Tim Allen as Eliot Arnold
Rene Russo as Anna Herk
Tom Sizemore as Snake
Janeane Garofalo as Monica Ramiro
Omar Epps as Pat Greer
Dennis Farina as Henry Algott
Stanley Tucci as Arthur Herk
Patrick Warburton as Walter Kramitz
DJ Qualls as Andrew Ryan
Johnny Knoxville as Eddie
Zooey Deschanel as Jenny Herk
Cullen Douglas as Justin Hobart
Ben Foster as Matt Arnold
Heavy D as Alan Seitz
Daniel London as Ivan Chukov
Philip Nolen as Ken Deeber
Pruitt Taylor Vince as Jack Pendick
Sofía Vergara as Nina
Jason Lee as Puggy
Lars Arentz-Hansen as Leonid
Audio Commentary by Director Barry Sonnenfeld
Big Trouble In Five Minutes
Widescreen (1:85:1) – Enhanced For 16×9 Televisions
Running Time: 85 Mins.
Dolby Digital 5.1 Surround Sound
Captions Subtitles, French and Spanish Subtitles
Big Trouble was based on the novel by humor columnist Dave Barry. The film was scheduled to be released in September 2001, but was postponed due to the terrorist attacks.
The lives of several Miami residents become intertwined in a dangerous plot after a series of improbable incidents occur. Several different stories all happen at once and eventually come together into a final resolution. They include Eliot Arnold, a former humor columnist who has been recently divorced, trying to win the respect of his son Matt. In turn, Matt falls for Jenny Hurk after a game of water pistols ends up getting him in trouble with the police. Jenny and her mother Anna live with Arthur Hurk, an arrogant individual who also happens to be involved with the mob. Then there’s two guys trying to kill Arthur, two cops investigating all of the local disturbances, a Frito loving drifter named Puggy who lives in a tree, and two Russians who have in their possession a nuclear bomb. When two thugs named Snake and Eddie mistakenly steal the nuclear bomb (thinking it’s a garbage disposal), all of the stories come together into a climax at the airport with the FBI.
“Big Trouble” is rated PG-13 for language, crude humor and sex-related, material.
I originally reviewed this movie upon its theatrical release.
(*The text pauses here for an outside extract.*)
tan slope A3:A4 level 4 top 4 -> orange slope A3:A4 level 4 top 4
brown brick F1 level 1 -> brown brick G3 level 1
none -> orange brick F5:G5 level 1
You can read my original review here. I loved the cast. I loved the director, Barry Sonnenfeld. I loved the writer of the novel this was based on, Dave Barry. This movie had everything going for it, yet in the end it was confusing, only mildly amusing, and it fell flat. Big Trouble was a big disappointment.
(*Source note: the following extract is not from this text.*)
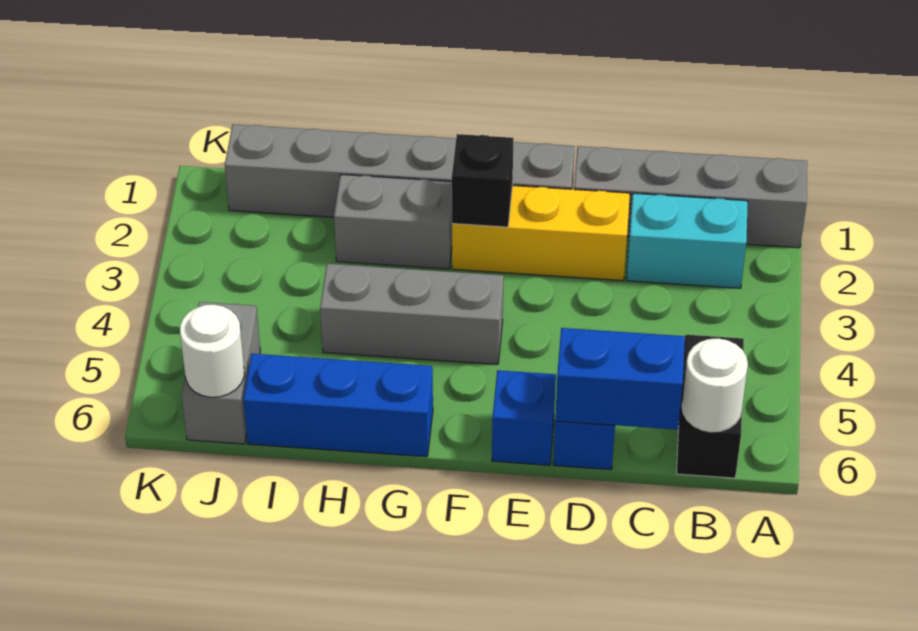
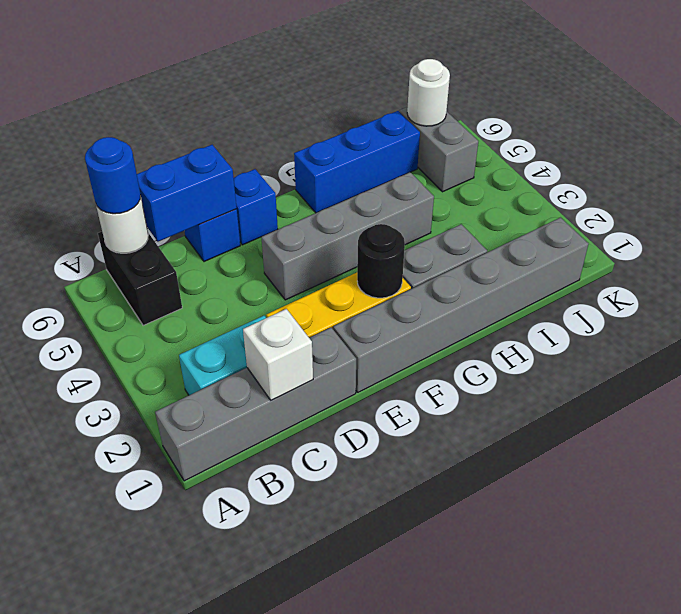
none -> blue round brick B6 level 3
none -> white brick C1 level 2
black brick F2 level 2 -> black round brick F2 level 2
grey brick F4:H4 level 1 -> grey brick E4:H4 level 1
The movie looks good on DVD, though, and the soundtrack sounds fantastic on the home theater system. The Latin music adds a lot of the spark to the movie and is well done by James Newton Howard.
In the end, Big Trouble is the kind of movie you’ll want to rent out of curiosity, then send back to the video store.
There are only two bonus features on this DVD. The first is a replay of the film in five minutes. At least that’s how it’s advertised. It’s actually 7 ½ minutes. In any case, it’s just selected clips from the film which outline the basic plot of the movie. Why they did this, I have no idea. It’s an utterly pointless extra feature. At 85 minutes, it’s not like the movie is too long as is. And why would you want to watch this anyway when you have the full movie available at the press of a button? A lot of the sub-plots are cut out of this Cliff Notes version, too.
The second feature is the Barry Sonnenfeld commentary. It’s the only redeeming feature on this DVD. Sonnenfeld is funny and offers a lot of trivia about the film. He talks about the headaches of dealing with such a large cast. He talks about getting Martha Stewart to act like a dog. He talks about how they shot at various locations and how he likes his actors to talk fast. It’s interesting to listen to even if the movie isn’t great. On an odd side note, this commentary starts out with a disclaimer from Touchstone saying that Sonnenfeld’s commentary is his own opinion and does not necessarily reflect their opinion. That just seemed really odd to me. I’d never seen that on a commentary before. I wonder what he said to make that necessary.
The Bottom Line:
Rent this one at the video store after you’ve seen everything else.